Hukuki.NET


Yargıtay içtihatları bölümü

Yargıtay Kararı

 


T.C
Y A R G I T A Y
Ceza Genel Kurulu

	E.	1991/6-346
	K.	1992/24
	T.	17.2.1992

*  GÖREVİ İHMAL
*  EVRAKTA SAHTEKARLIK
*  CEZAYI AZALTAN ÖZEL DURUMLAR


ÖZET : Suç tarihinden kısa bir süre önce muris Hacı Ali'-ye ait 94 m.2
 miktarındaki ev, tevhit ifrazla kat karşılığı müteahhit Hamit'e verilmek
 üzere onunla anlaşma yapılmıştır.

Sanıklar Alaaddin ve Hamdi bu anlaşma ile ilgili işlemleri yürütmüşler, sanık
 Vedat ise kendisine verilen veraset belgesinin örneğini noterden çıkartarak,
 tapudaki devir işlemlerini sanık Hamit adına takip etmiştir. Sanıklardan
 Noter Başkatibi Necmettin örnek çıkartılmak üzere getirilen veraset
 belgesinin örneğinin aslına uygun olduğunu onaylamış, diğer mirasçı sanıklar
 Necati, Kadriye, Hatice, Mustafa, Naciye ise Alaaddin ve Hamdi ile müteahhit
 Hamit arasında varılan anlaşmaya rıza göstermişlerdir.

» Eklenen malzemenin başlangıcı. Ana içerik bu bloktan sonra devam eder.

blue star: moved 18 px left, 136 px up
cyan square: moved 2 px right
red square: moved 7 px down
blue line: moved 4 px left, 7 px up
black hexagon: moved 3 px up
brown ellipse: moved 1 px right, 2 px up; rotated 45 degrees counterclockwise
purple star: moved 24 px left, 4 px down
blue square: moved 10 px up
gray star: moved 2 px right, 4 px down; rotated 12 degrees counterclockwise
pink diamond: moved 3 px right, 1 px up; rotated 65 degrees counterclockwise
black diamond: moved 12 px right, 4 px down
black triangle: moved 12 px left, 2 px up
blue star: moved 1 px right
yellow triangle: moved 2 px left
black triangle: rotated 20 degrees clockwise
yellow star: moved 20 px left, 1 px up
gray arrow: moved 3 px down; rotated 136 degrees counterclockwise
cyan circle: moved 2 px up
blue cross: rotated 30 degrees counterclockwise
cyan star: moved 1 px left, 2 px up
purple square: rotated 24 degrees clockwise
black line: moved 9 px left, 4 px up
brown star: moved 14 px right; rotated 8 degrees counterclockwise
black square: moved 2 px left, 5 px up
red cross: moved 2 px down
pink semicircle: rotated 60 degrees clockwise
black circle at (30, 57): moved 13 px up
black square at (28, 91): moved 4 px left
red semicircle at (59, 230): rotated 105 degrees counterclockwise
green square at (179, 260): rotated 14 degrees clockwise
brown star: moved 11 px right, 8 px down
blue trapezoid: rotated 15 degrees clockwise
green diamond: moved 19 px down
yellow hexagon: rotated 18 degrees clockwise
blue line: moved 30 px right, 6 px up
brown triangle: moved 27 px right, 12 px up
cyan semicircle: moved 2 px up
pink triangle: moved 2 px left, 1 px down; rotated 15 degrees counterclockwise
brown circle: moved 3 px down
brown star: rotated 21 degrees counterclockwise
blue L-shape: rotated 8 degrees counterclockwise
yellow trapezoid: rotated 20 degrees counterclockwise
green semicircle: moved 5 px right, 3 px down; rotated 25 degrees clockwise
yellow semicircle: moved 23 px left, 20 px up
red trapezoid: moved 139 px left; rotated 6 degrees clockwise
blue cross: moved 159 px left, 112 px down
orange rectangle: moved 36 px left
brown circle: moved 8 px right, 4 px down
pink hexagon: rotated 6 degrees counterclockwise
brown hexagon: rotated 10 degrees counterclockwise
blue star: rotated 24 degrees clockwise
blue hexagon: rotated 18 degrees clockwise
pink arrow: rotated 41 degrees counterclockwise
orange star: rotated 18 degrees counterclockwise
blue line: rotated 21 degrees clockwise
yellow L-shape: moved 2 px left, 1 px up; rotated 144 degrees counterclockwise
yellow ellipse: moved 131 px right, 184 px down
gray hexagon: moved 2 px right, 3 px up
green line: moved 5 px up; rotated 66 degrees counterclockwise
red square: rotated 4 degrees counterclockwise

Gerek Hamit'in, gerekse Vedat'ın veraset belgesinin aslında yer alan mirasçı
 Fatma'nın noterce belge örneğinden dışlanarak sahte belgenin oluşturulmasında
 iştirakleri bulunduğunu gösterir herhangi bir kanıt bulunmamaktadır.

Müteahhit sanık Hamit ile dava takipçisi sanık Vedat ve Hacı Ali'nin mirasçısı
 olan sanıklar Necati, Kadriye, Hatice, Mustafa, Naciye'nin sahte veraset
 belgesi örneğinin çıkartılmasına katıldıklarına ve bu sahte belgeyi bilerek
 kullandıklarına ilişkin cezalandırılmalarına yeterli kanıt bulunmamaktadır.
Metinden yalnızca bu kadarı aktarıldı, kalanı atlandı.